The type quantifier $\forall$ corresponds to a universal quantifier $\forall$ but it is not the same as the $\forall$ from first-order logic. First-order logic quantifiers range over a set of individuals, whereas these quantifiers range over propositions (types) themselves. It is analogous to second-order logic.
Generality
A type $A$ is more general than a type $B$, often written $A \sqsubseteq B$, if type variables in $A$ can be instantiated to give the type $B$.
For example, with functions:
\[\forall a . \ a \quad \sqsubseteq \quad \forall x \ y . \ x \to y \quad \sqsubseteq \quad \forall z . \ z \to z \quad \sqsubseteq \quad \mathtt{Int} \to \mathtt{Int}\]Parametricity
The principle of parametricity states that the result of polymorphic functions cannot depend on values of an abstracted type.
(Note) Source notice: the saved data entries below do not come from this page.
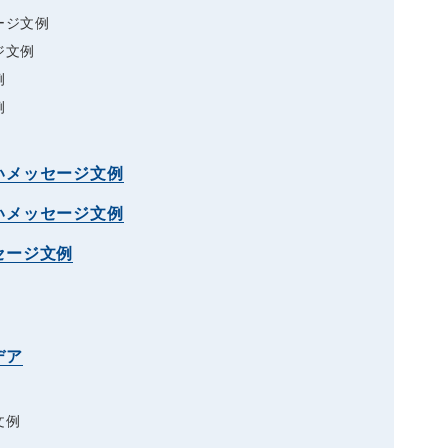
ージ文例
ジ文例
例
例
いメッセージ文例
いメッセージ文例
セージ文例
デア
文例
More formally, suppose there exists a polymorphic function $g$ that is polymorphic on type $a$. If run any arbitrary function $f :: a \to a$ on all the $a$ values in the input of $g$, that will give the same results as running $g$ first, then $f$ on all the a values of the output.